CNJ staff photo: Benna Sayyed Pastor Clyde Davis surveys an area in his office at the First Presbyterian Church in Clovis to hang the Celtic Cross award plaque he received Sunday. The award symbolizes Davis’ service to youth in the community.
Throughout his career as a teacher and pastor Clyde Davis has used the outdoors to reach out to youth.
Davis, interim pastor at First Presbyterian Church in Clovis, was presented the Celtic Cross award Sunday for his extensive work in youth church camps and conferences, participation in non-denominational and Presbyterian youth events and volunteer coaching football and basketball in Clovis.
“I like the outdoors myself and I think it’s good for kids to be in the outdoors,” Davis said. “Nowadays kids can go through a whole year without stepping foot outside if they want to.”
Davis teaches history, biblical studies and a project-based class at Clovis Christian School.
“The volunteer time and energy I’ve invested in kids is really the reward. Last summer we had a reunion of the kids that were my youth group back in the late eighties. Now they’re middle-aged adults. It was really neat to see these guys 20 years later married, having little kids of their own and working as professionals.”
The Celtic Cross award, presented to Davis by the First Presbyterian Church and National Association of Presbyterian Scouters, is prominent throughout the history of the Presbyterian Church. It symbolizes an individual’s exceptional involvement in youth ministry.
Ladona Clayton, superintendent of Clovis Municipal Schools, said Davis is sincerely dedicated to serving young people and creates a highly engaging learning environment at Clovis Christian School.

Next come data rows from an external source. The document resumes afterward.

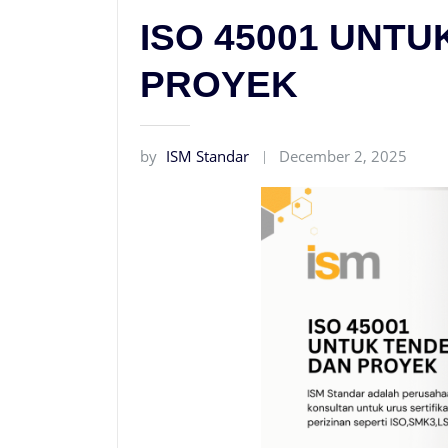
ISO 45001 UNT
PROYEK
by
ISM Standar
December 2, 2025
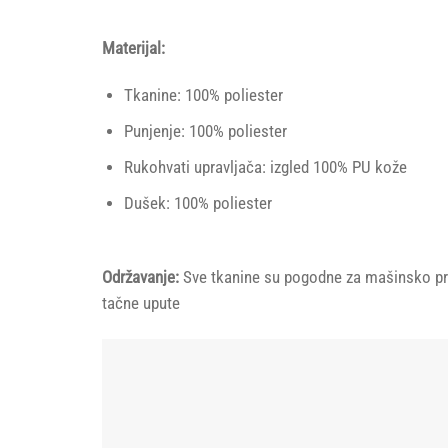
Materijal:
Tkanine: 100% poliester
Punjenje: 100% poliester
Rukohvati upravljača: izgled 100% PU kože
Dušek: 100% poliester
Održavanje:
Sve tkanine su pogodne za mašinsko pran
tačne upute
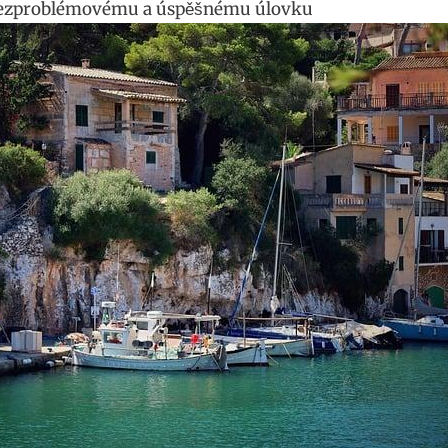
k bezproblémovému a úspěšnému úlovku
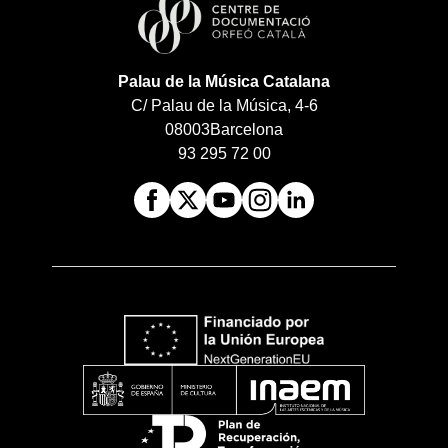
Palau de la Música Catalana
C/ Palau de la Música, 4-6
08003
Barcelona
93 295 72 00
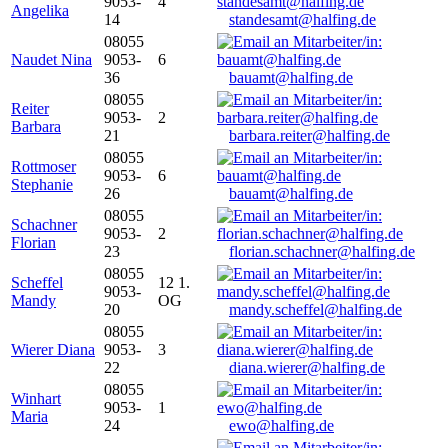
9053-
4
Angelika
14
standesamt@halfing.de
08055
Naudet Nina
9053-
6
36
bauamt@halfing.de
08055
Reiter
9053-
2
Barbara
21
barbara.reiter@halfing.de
08055
Rottmoser
9053-
6
Stephanie
26
bauamt@halfing.de
08055
Schachner
9053-
2
Florian
23
florian.schachner@halfing.de
08055
Scheffel
12 1.
9053-
Mandy
OG
20
mandy.scheffel@halfing.de
08055
Wierer Diana
9053-
3
22
diana.wierer@halfing.de
08055
Winhart
9053-
1
Maria
24
ewo@halfing.de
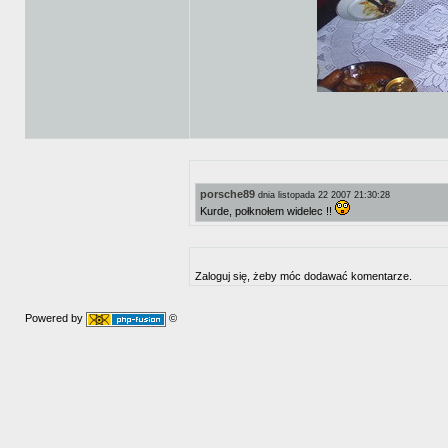
porsche89
dnia listopada 22 2007 21:30:28
Kurde, połknołem widelec !!
Zaloguj się, żeby móc dodawać komentarze.
Powered by
©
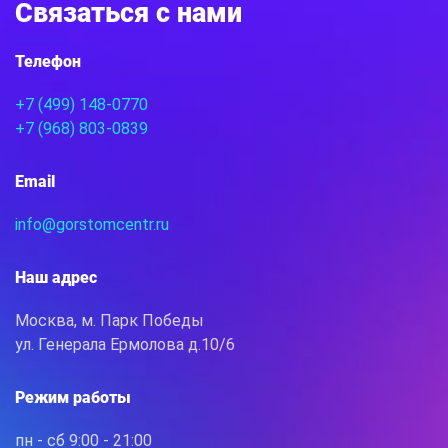
Связаться с нами
Телефон
+7 (499) 148-0770
+7 (968) 803-0839
Email
info@gorstomcentr.ru
Наш адрес
Москва, м. Парк Победы
ул. Генерала Ермолова д.10/6
Режим работы
пн - сб 9:00 - 21:00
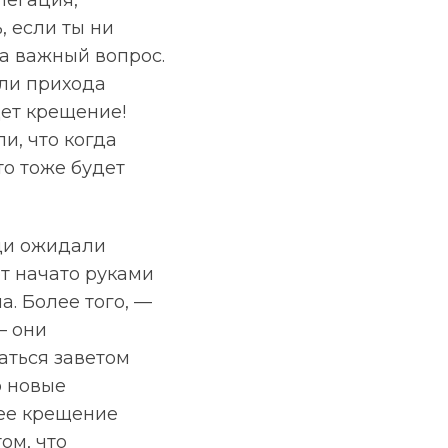
легация,
, если ты ни
ьма важный вопрос.
али прихода
дет крещение!
ли, что когда
то тоже будет
ди ожидали
т начато руками
ла. Более того, —
— они
аться заветом
о новые
нее крещение
ом, что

Clayton said Davis created a class called “Innovations” in which he brings math to life through the application of real knowledge in hands-on activities. In the class students refurbish school property and construct new items useful on campus.
“He’s been a breath of fresh air at Clovis Christian High School. He works exceptionally well with the older students. That’s his gift,” Clayton said.
Davis is trying to start a youth ministry at the First Presbyterian Church and advises citizens to find a way to invest in children.
“If you’re not a kid person look for another way. Donate some money; make it possible for people who do work well with kids to work well with kids. It’s tremendously important to our society to invest in our kids and our young adults.”